This is the shield used with Raspberry Pi to make a 3D scanner. In our blog, you can find all documentations.
This shield contains a driver for stepper motors that is based on Texas Instruments’ DRV8825 integrated circuit, in addition to a line-driver ULN2003, that is used in order to power the linear lasers as a consequence of a command from Raspberry Pi’s GPIO lines, that have been configured as outputs for the purpose.
The driver allows to set the driveshaft’s direction of rotation and the number of degrees that the motor’s rotor has to do at the receiving of each command; in other words, we may decide if, when we give a command pulse, the module has to make the driveshaft rotate one step by one, or by 1/2, 1/4, 1/8, 1/16 or 1/32, depending on the desired accuracy. Actually, we set the functioning at a 1/32 of a step, by posing the pins MS1, MS2 and MS3 at the logical 1, so to obtain the greatest movement accuracy.

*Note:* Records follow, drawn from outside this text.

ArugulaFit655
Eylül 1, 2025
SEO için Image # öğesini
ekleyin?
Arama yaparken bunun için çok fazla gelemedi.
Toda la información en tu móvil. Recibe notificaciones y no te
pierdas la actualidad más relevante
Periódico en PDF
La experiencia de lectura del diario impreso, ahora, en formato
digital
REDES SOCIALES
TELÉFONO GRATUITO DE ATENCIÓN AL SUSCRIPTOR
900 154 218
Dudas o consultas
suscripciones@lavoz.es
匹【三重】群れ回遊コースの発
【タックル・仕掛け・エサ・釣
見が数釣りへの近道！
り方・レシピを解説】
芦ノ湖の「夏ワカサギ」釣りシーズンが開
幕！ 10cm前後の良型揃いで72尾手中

Raspberry Pi commands the driver, by setting the logical state of the /STEP, EN and DIR lines; it sends the pulses that determine the advancement of a step at the time in the rotation of the driveshaft to the first one (managed via one among IO04, IO12 or IO25, freely chosen), while DIR (IO05, IO06 or IO18) is defined from time to time, depending on the fact you want to obtain a clockwise or counterclockwise rotation. EN (IO17, IO22 or IO27) is needed so to enable or disable the module. In order to command the rotation of a driveshaft’s step, the microcontroller poses EN at a high logical level and it keeps it in this condition, then it sets DIR at logical 1 if the rotation has to occur in counterclockwise direction or at logical zero for the clockwise direction (always keeping this logical condition as well) and finally it supplies a low level pulse to the /STEP line; once this has been done, it brings both EN and DIR to idle state. If the advancement has to be for more than one consecutive step, while EN and DIR are active the microcontroller sends the required pulse sequence to /STEP.

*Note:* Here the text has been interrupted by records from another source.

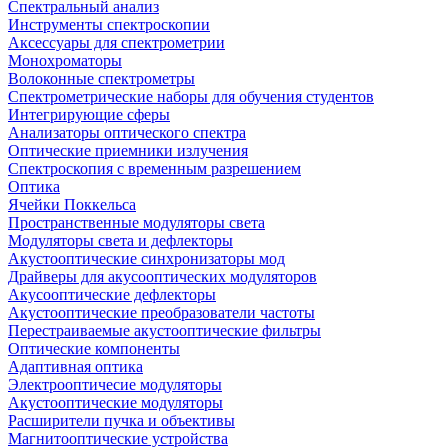
Спектральный анализ
Инструменты спектроскопии
Аксессуары для спектрометрии
Монохроматоры
Волоконные спектрометры
Спектрометрические наборы для обучения студентов
Интегрирующие сферы
Анализаторы оптического спектра
Оптические приемники излучения
Спектроскопия с временным разрешением
Оптика
Ячейки Поккельса
Пространственные модуляторы света
Модуляторы света и дефлекторы
Акустооптические синхронизаторы мод
Драйверы для акусооптических модуляторов
Акусооптические дефлекторы
Акустооптические преобразователи частоты
Перестраиваемые акустооптические фильтры
Оптические компоненты
Адаптивная оптика
Электрооптичесие модуляторы
Акустооптические модуляторы
Расширители пучка и объективы
Магнитооптические устройства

Please remember that the motor moves, for each pulse that Raspberry Pi sends on /STEP, accordingly to the settings of MS1, MS2, MS3; in our case 32 of them are needed in order to make a step.

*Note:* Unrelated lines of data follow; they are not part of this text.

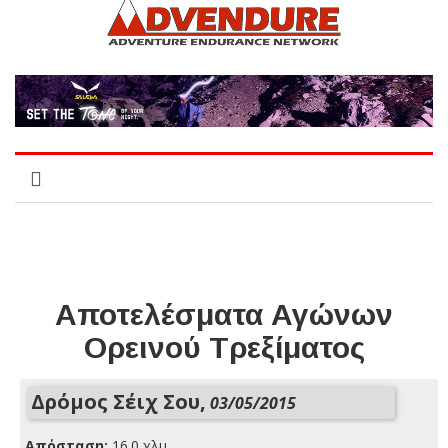
Αποτελέσματα Αγώνων
Ορεινού Τρεξίματος
Δρόμος Σέιχ Σου,
03/05/2015
Απόσταση:
16.0 χλμ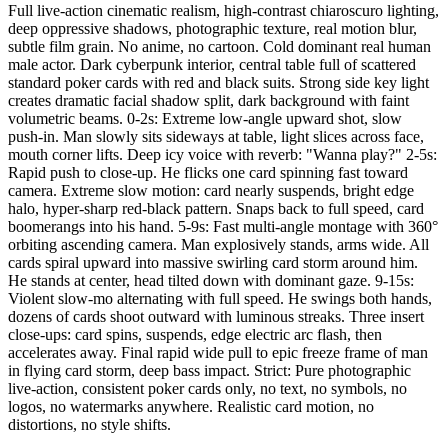
Full live-action cinematic realism, high-contrast chiaroscuro lighting,
deep oppressive shadows, photographic texture, real motion blur,
subtle film grain. No anime, no cartoon. Cold dominant real human
male actor. Dark cyberpunk interior, central table full of scattered
standard poker cards with red and black suits. Strong side key light
creates dramatic facial shadow split, dark background with faint
volumetric beams. 0-2s: Extreme low-angle upward shot, slow
push-in. Man slowly sits sideways at table, light slices across face,
mouth corner lifts. Deep icy voice with reverb: "Wanna play?" 2-5s:
Rapid push to close-up. He flicks one card spinning fast toward
camera. Extreme slow motion: card nearly suspends, bright edge
halo, hyper-sharp red-black pattern. Snaps back to full speed, card
boomerangs into his hand. 5-9s: Fast multi-angle montage with 360°
orbiting ascending camera. Man explosively stands, arms wide. All
cards spiral upward into massive swirling card storm around him.
He stands at center, head tilted down with dominant gaze. 9-15s:
Violent slow-mo alternating with full speed. He swings both hands,
dozens of cards shoot outward with luminous streaks. Three insert
close-ups: card spins, suspends, edge electric arc flash, then
accelerates away. Final rapid wide pull to epic freeze frame of man
in flying card storm, deep bass impact. Strict: Pure photographic
live-action, consistent poker cards only, no text, no symbols, no
logos, no watermarks anywhere. Realistic card motion, no
distortions, no style shifts.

Please notice that for each driver’s command line we have considered the possibility to choose – by means of bridges – among three GPIO lines; this has been done so to give you the possibility to mount more than one shield on Raspberry Pi 2 and thus to manage other applications, in addition to the scanner, and also to use the shield as general controller for other usages, and maybe to command two or three stepper motors (in that case it is almost inevitable to use different GPIOs for the various boards). Once the shield has been mounted, please place the jumpers as you please and write it down, since you will then have to set the GPIO lines in the software, accordingly to what will be explained later.
This being said, we will go on by claiming that each driver is composed of a double H-bridge, governed by an electronics that allows to set the electromagnetic field’s direction of rotation and therefore the one of the stepper motor’s driveshaft. Each time that a pulse comes on the STEP pin at a high level (the minimal tolerable duration is 1 µs) – unless there are different settings – the 1A, 1B, 2A and 2B outputs supply the pulses used in order to command if the motor’s rotor will move by a step or a fraction of it. We will end the overview concerning the drivers by talking about the /SLEEP pin, that activates the sleep mode (active logic and drivers turned off) and about RST, that resets the controller that governs the drivers and that sets the motor’s command outputs (1A, 1B, 2A, 2B) to a logical zero, even if STEP continues to receive pulses. In our application, RST and SLEEP are deactivated, since SLEEP has an internal pull-up resistor and by joining them they are both at 1.
The shield is pre arranged in order to receive two distinct power sources: VMOT is applied to the specific terminal box (and it is the 12 volt DC one for the motor), while 5V (mentioned on Raspberry Pi’s expansion connector) powers the driver’s logic and the ULN2003 line-driver.
This project comes in kit . Some components have to be soldered to the included PCB.